*** Supplied text ***

Now, steel yourselves, my friends... for THIS!


*ULP*... *HORK*... Hang on... *wipes dribble of vomit from corner of mouth*

Okay, I feel a little better now. How's everyone holding up? Anybody faint? They did? Crap. Somebody grab the smelling salts. ...We good to go now? Okay.

Anonymous has a blood curdling tale to accompany this nightmarish costume design:
So, it's like 5am here, and there's a knock at the door. I stumble across the place in my footie pajamas, wiping my eyes and hoping it's another supermodel with a flat tire or millionaire looking for someplace safe to hide his cash. I open the door, and there's a horrific flash of color.

No, wait. It's just two jerks in loud costumes. This had better be damn good.

One, all in yellow and blue looks normal enough, except that his skin, eyes, hair, and goatee are all colored to match. The other is wearing what looks like a loincloth made of oranges and violets and has the worst skin condition I ever did see. Chalk-white. Maybe he's had a scare. Or maybe he's a zombie. There's a Native burial site just down...well, you don't want to hear about that.

The duo invite themselves in and the goateed guy starts making waffles.
Turns out I own a waffle iron. Hm.

Anyway, they start telling their story. Goatee is Barricade Brat of Earth-3, as it turns out, and he's been on a roadtrip with Bizarro-Blockade-Boy. Scanning wi-fi signals as they drove through my neighborhood, they caught me reading your blog and decided they want in.

Wow. These waffles are awful. But one of these guys is evil and the other is eating my television remote, so I'm humoring them as well as I can.

"We wish to help our Blockade Bro'," BBrat (so he insists I call him) explains. There was also talk about their own formerly robotic dingi, keeping them as souvenirs-slash-weapons, and...well, it was too early for that, especially with the waffles trying to make an escape, so I cut that talk short and tried to hurry them to the point.

"Me and Bratty-cade am designing costume," BBB shouts as I shoo him away from my cat. "Me am sad it am so ugly." Then there was a quick argument over whether the Bizarro conjugation of "beautiful" should be "ugly" in that context, but I'll spare you.

I present you with what they described, mostly because they're threatening to make me walk the plank, and I really don't want to find out how they'll force the issue. Alas, none of us can draw worth a damn, except Bizarro-Blockade-Boy, and he only wanted to make turkey pictures after tracing our hands. And my laptop doesn't have any actual artsy software, so it was all in Microsoft Paint based on the template you provided.

Ready? Take a deep breath, because we're going in.

***

Given problem 1:
In the costume story, what does the goateed guy start making once the duo let themselves in?
Given problem 2:
Reproduce the passage of the costume story from "Anyway, they start" up to and including "to the point.".
Given problem 3:
Continue the costume story past its last sentence.
The data placed after the costume story plays no role here.

*** Listed entries ***

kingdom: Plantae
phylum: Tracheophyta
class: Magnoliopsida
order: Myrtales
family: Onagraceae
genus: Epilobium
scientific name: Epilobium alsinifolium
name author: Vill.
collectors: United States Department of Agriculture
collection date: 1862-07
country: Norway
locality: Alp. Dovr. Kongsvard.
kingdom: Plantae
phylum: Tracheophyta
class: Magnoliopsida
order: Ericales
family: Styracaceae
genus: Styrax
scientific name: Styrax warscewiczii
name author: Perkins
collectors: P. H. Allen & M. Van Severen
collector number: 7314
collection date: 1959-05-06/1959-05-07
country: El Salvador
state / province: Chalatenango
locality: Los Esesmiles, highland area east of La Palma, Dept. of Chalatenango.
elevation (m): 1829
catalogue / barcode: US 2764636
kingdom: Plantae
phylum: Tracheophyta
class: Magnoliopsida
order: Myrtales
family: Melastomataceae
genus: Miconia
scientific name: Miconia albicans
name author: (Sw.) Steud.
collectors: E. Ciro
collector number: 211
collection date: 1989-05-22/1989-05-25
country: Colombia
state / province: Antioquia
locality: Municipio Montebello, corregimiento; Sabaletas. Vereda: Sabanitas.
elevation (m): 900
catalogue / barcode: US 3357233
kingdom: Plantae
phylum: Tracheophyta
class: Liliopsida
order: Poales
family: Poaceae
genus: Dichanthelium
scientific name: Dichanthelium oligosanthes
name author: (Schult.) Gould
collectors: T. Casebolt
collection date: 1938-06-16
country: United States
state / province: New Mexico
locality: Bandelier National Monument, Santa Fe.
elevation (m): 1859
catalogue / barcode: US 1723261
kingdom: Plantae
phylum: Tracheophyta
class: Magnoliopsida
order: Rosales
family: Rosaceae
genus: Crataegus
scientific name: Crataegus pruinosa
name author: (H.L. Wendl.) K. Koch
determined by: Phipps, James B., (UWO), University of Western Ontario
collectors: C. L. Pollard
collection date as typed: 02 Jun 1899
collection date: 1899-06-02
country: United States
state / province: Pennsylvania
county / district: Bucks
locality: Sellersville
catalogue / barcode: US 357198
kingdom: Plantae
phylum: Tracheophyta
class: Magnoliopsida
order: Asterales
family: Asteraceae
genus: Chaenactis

***

Task response 1:
Waffles.

Task response 2:
Anyway, they start telling their story. Goatee is Barricade Brat of Earth-3, as it turns out, and he's been on a roadtrip with Bizarro-Blockade-Boy. Scanning wi-fi signals as they drove through my neighborhood, they caught me reading your blog and decided they want in.

Wow. These waffles are awful. But one of these guys is evil and the other is eating my television remote, so I'm humoring them as well as I can.

"We wish to help our Blockade Bro'," BBrat (so he insists I call him) explains. There was also talk about their own formerly robotic dingi, keeping them as souvenirs-slash-weapons, and...well, it was too early for that, especially with the waffles trying to make an escape, so I cut that talk short and tried to hurry them to the point.

Task response 3:
BBrat insisted on maintaining the classic colors, even though it made coloring the skin impossible with a palette of sixteen colors. Red and silver might have made better options, but I was overruled. By which I mean I was smacked in the head with a begonia. I don't remember owning one of those either, by the way. In any case, your hair in this scenario is dyed to orange (or silver--ouch!), and has very light muttonchops (or are those sideburns?) that sculpt up at the ends. For subtle contrast, there's also a soulpatch dyed purple. These are supposed to be a shade or two darker than the costume colors. Oh, and there's a Superboy-like spit-curl, which appears to balance out the other (facial hair) features.

The costume itself is all one piece, though a complex piece. From the capeless collar, we spread across your upper back to the sleeves. Sure, this reduces the frequency of backrubs, and sure, it's sort of an atrocity. But we're not done, yet.

"To get anywhere in life, you have to break all the rules." BBrat has a point, I guess, even if he's the worst chef ever. "He doesn't like long sleeves and bare legs? He'll change his mind when his costume is ONLY long sleeves and bare legs!" No matter how much he twirls his moustache, I'm thinking no, he/you won't. But there it is. From the collar, we go into the sleeves. They're voluminous sleeves, though it's unclear in the picture. Baggy sleeves out of Golden Age Quality Comics.
I talked them down from making it sheer, at least. The seams are done up in orange piping that gets all twisty, attach at the...I'll call it a belt for now, and then--I swear they wanted it this way, and it wasn't my idea, the damn things flow into the toes of the boots! The piping becomes the soles, and then there's another pipe across the boot rim.

BBrat said something about "liquid fabric" to explain why you weren't going to trip over them. BBB held onto a boa made of violets and made flapping motions when he tried to explain it.

The sleeves are held together in front by a tasteful (so they tell me) gold chain.

Oh, the belt? That's a super-high-tech anti-gravity apparatus, they tell me. It has kilt-like qualities, so you can feel free to wear what you like beneath, without violating the Comics Code. But it's also a holographic billboard that lets you strobe messages as you see fit.
Fighting in a library and can't banter with your foes? Program in "you're about to be Blockaded!" and make your feelings and wit known.

And there's a bench around the insite for Cootie to sit. There's also a mechanism to retract any surplus sleeve that's in your way, and feed it out when there's not enough. Oh, and there is plenty of space in case you need to carry weapons or tools with you.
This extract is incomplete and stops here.